Yup, getting parts from the dealer is very easy.but bewarned though, they're kinda pricey compared to those secondhand parts shops


----------



## Binger (Aug 29, 2002)

I'm not noticing much diffrence in the J-spec that I really like. Headlights and corners are of course a huge diffrence. But I'm not big on the chrome grill myself. 

I do agree the JDM can be a great way to make your car stand out with out making it rice. However JDM can be really really expensive compared to aftermarket. Also some of the Japan only tuner companies have some much nicer looking body kits and wheels and other cosmetic parts than the american companies have.


----------



## sentravis (Jul 7, 2002)

Exalta said:


> Yada yada yada..............(you said stuff but Im just trying to get your attention).......



Hey, Do you have a link on more info about your X-Trail????????

PM me with any details or any info you have "QR20DE"?


----------



## PANGUANO (Jun 26, 2004)

*b14 Sunny*

*HI

THIS IS MY NISSAN SENTRA 100% JAPANESE


MY SENTRA SUNNY  *


----------



## Ninety-Nine SE-L (May 5, 2002)

Very nice, but why's it LHD?


----------



## manuelga (Dec 14, 2003)

Colombia's Sentras are JDM with LHD, because Mexican Aguascalientes plant can't assemble as much Sentras to cover NAFTA Area.

Ahh by the way JDM front were sold in the B14 2000 MDM version, I've changed the whole set for around US$300 (I can't figure why these guys gave me 35% discount at the dealership).

Next exterior change will be front & rear bumpers & tailights

I'm nuts about electrical fold mirrors but they are really expensive NEW, right Andrés?










Check my car rims, Guess wich brand are they?


----------



## Dustin (Dec 14, 2003)

i wanna do a rhd on my sentra


----------



## chaos gle (Jan 1, 2004)

Can anyone tell me what to do with those jdm corners, because they dont blink they only stay on. thnx


----------



## sentravis (Jul 7, 2002)

chaos gle said:


> Can anyone tell me what to do with those jdm corners, because they dont blink they only stay on. thnx


 :wtf:  

um yeah ok, so anyways, 

why is it sometimes the Lucino headlamps are completely flush with the hood, other times they arnt? The ones I DO see flush, is the hood different from the american version of the sentra??? Take a look at everyone who had Lucino corners and headlamps, youll see what im talkin about.
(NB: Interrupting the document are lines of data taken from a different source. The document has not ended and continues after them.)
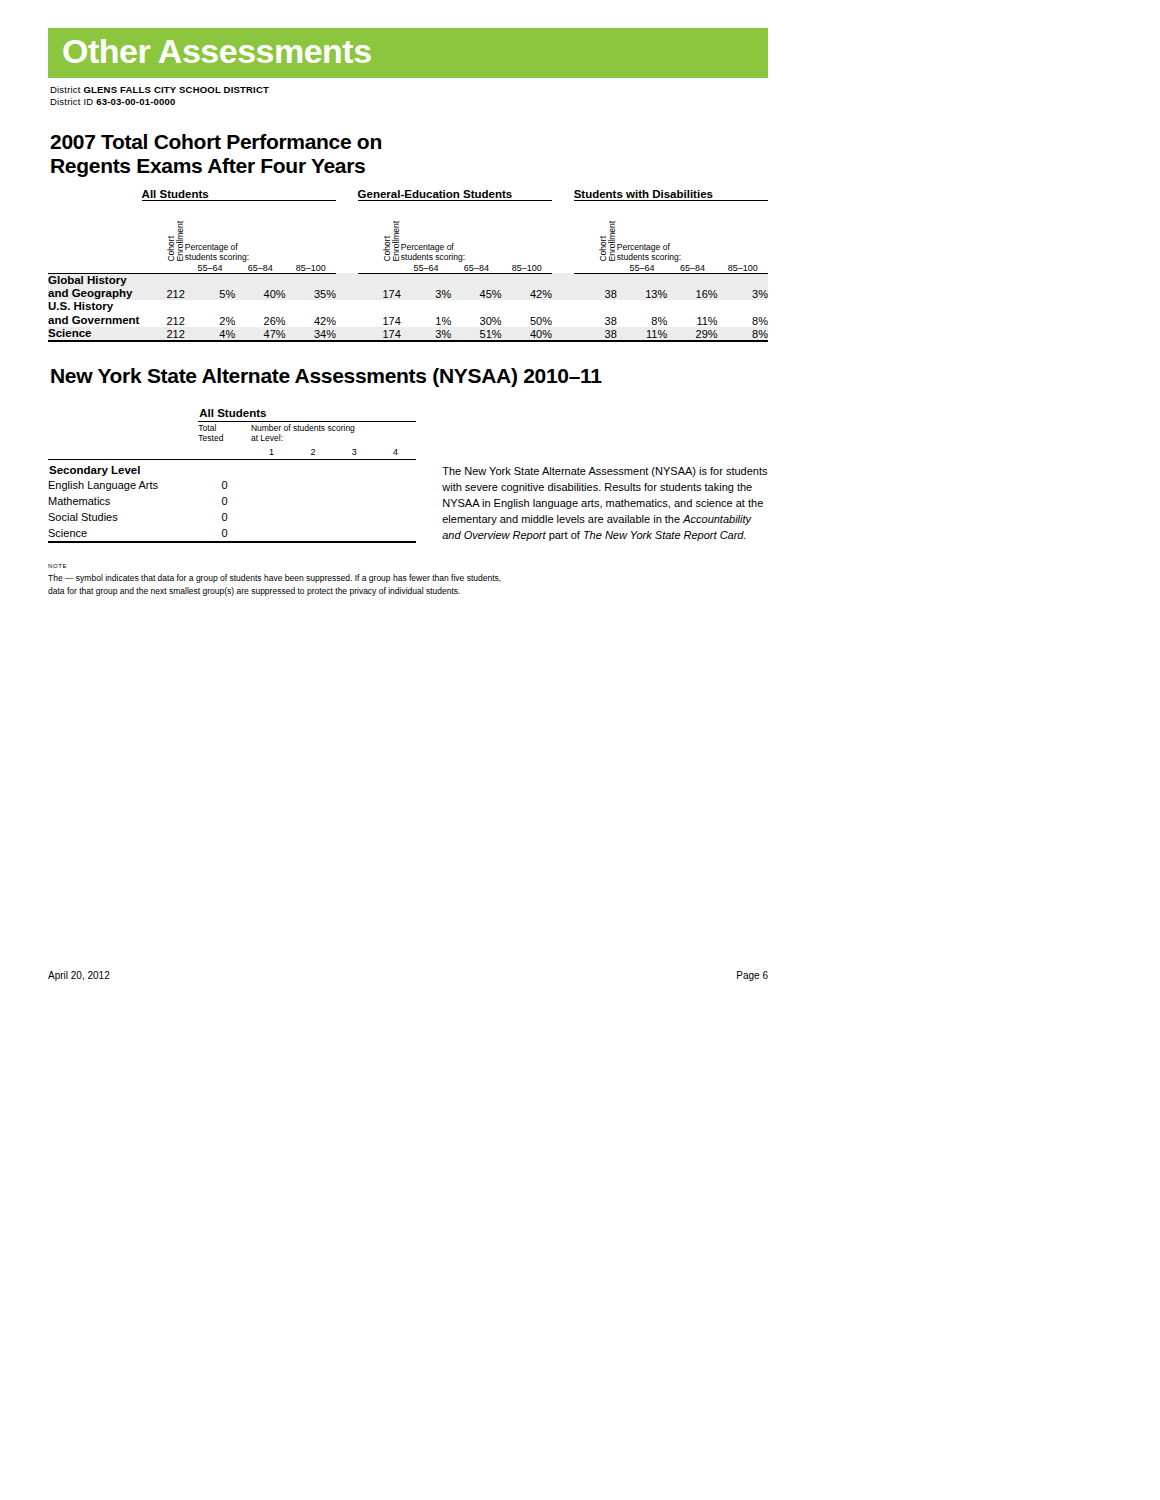Other Assessments
District GLENS FALLS CITY SCHOOL DISTRICT
District ID 63-03-00-01-0000
2007 Total Cohort Performance on
Regents Exams After Four Years
| | All Students | | General-Education Students | | Students with Disabilities |
| | Cohort Enrollment | Percentage of students scoring: | | Cohort Enrollment | Percentage of students scoring: | | Cohort Enrollment | Percentage of students scoring: |
| | | 55–64 | 65–84 | 85–100 | | | 55–64 | 65–84 | 85–100 | | | 55–64 | 65–84 | 85–100 |
| Global History and Geography | 212 | 5% | 40% | 35% | | 174 | 3% | 45% | 42% | | 38 | 13% | 16% | 3% |
| U.S. History and Government | 212 | 2% | 26% | 42% | | 174 | 1% | 30% | 50% | | 38 | 8% | 11% | 8% |
| Science | 212 | 4% | 47% | 34% | | 174 | 3% | 51% | 40% | | 38 | 11% | 29% | 8% |
New York State Alternate Assessments (NYSAA) 2010–11
| | All Students |
| | Total Tested | Number of students scoring at Level: |
| | | 1 | 2 | 3 | 4 |
| Secondary Level |
| English Language Arts | 0 | | | | |
| Mathematics | 0 | | | | |
| Social Studies | 0 | | | | |
| Science | 0 | | | | |
The New York State Alternate Assessment (NYSAA) is for students with severe cognitive disabilities. Results for students taking the NYSAA in English language arts, mathematics, and science at the elementary and middle levels are available in the Accountability and Overview Report part of The New York State Report Card.
NOTE
The — symbol indicates that data for a group of students have been suppressed. If a group has fewer than five students,
data for that group and the next smallest group(s) are suppressed to protect the privacy of individual students.
April 20, 2012
Page 6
Some peoples headlamps are flush and have NO gap, others have a gap from the top of the lamp to the hood.??


----------



## LIUSPEED (May 29, 2002)

mine are flush.


----------



## sentravis (Jul 7, 2002)

Oh you just want me to buy some!. :loser: :cheers: 

Hey Lui can you post pics of the ones you sell. I know ive seen them whored all over this damn board. I know you, yourself, do not have the stock Lucinos on yours. You RIGGED yours differently ive seen before. You dont have to, I can search for it. 
(Pics of them on the car that is)


----------